TT: When Nick’s Not a Name

Looking for the Wednesday Wandering?  Just page back one and join me on the race to a deadline.  Then come back and watch as I put Alan on the spot regarding his attitude regarding nicknames!

Variations on a Theme

Variations on a Theme

JANE: Alan, I really liked your review of  Steve Gould’s new novel Impulse, but what’s your hang-up about nicknames?

ALAN: I’m not really hung up about nicknames, but I am very hung up about abbreviating real names. In the novel, David is consistently called Dave. His wife Millicent and his daughter Millicent are known as Millie and Cent respectively. It’s fair enough in the context of the novel, particularly to separate mother from daughter, but it can get annoying in real life. My name is Alan – I refuse to answer to Al. Nevertheless I’m often called that by people who don’t know me and who just assume that Al is a valid abbreviation of my name.

SUPPLIED INFORMATION:

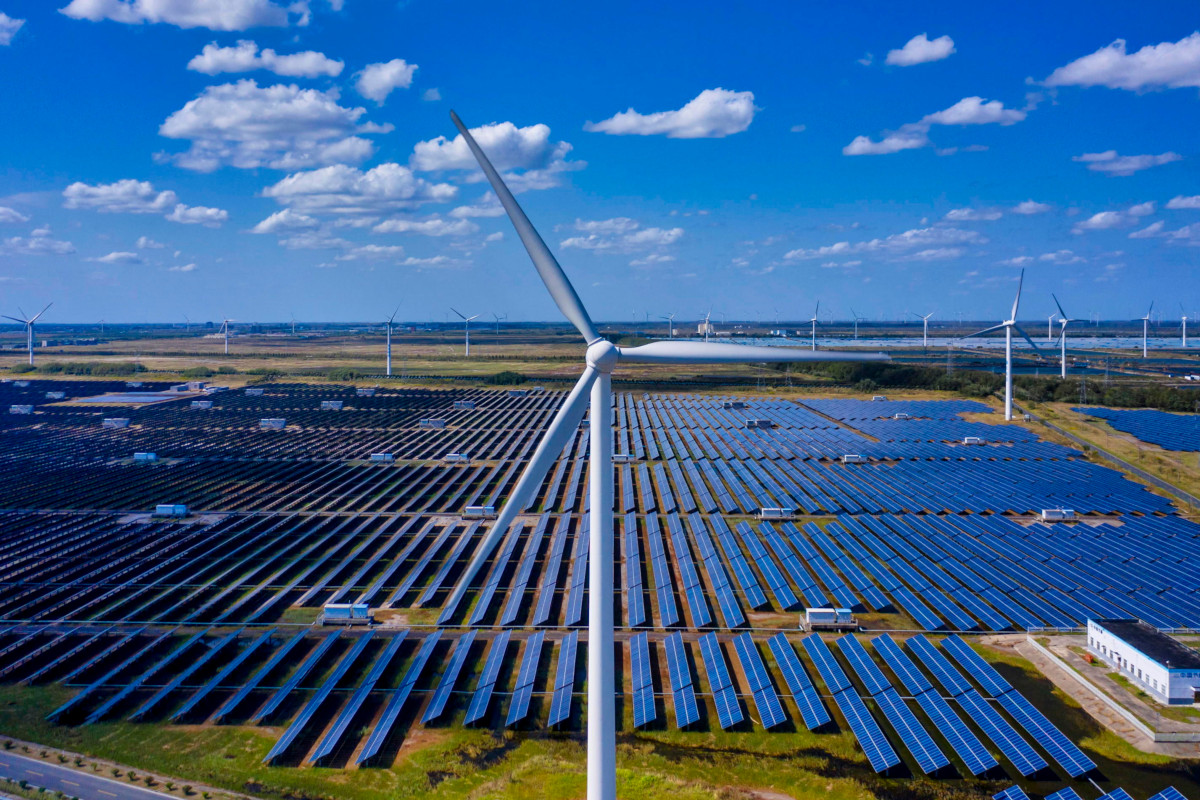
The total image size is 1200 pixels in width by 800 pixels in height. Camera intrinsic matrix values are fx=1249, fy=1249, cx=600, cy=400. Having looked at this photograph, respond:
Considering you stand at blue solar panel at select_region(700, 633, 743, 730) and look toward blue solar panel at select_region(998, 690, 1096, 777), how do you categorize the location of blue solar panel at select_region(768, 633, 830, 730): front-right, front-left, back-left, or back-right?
front-left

REQUIREMENT 1:
Answer these questions from the nicknames text:
(a) Where should a reader looking for the Wednesday Wandering go?
(b) What is the title of Steve Gould's novel that Alan reviewed?
(c) What name does Alan refuse to answer to?
REQUIREMENT 2: Rewrite the part of the nicknames text that begins at "TT: When Nick’s" and stops after "attitude regarding nicknames!", replacing "deadline" with "finish line".
The data is unrelated material and stands apart from the nicknames text.

YOUR RESPONSE 1:
(a) Page back one.
(b) Impulse
(c) Al

YOUR RESPONSE 2:
TT: When Nick’s Not a Name

Looking for the Wednesday Wandering?  Just page back one and join me on the race to a finish line.  Then come back and watch as I put Alan on the spot regarding his attitude regarding nicknames!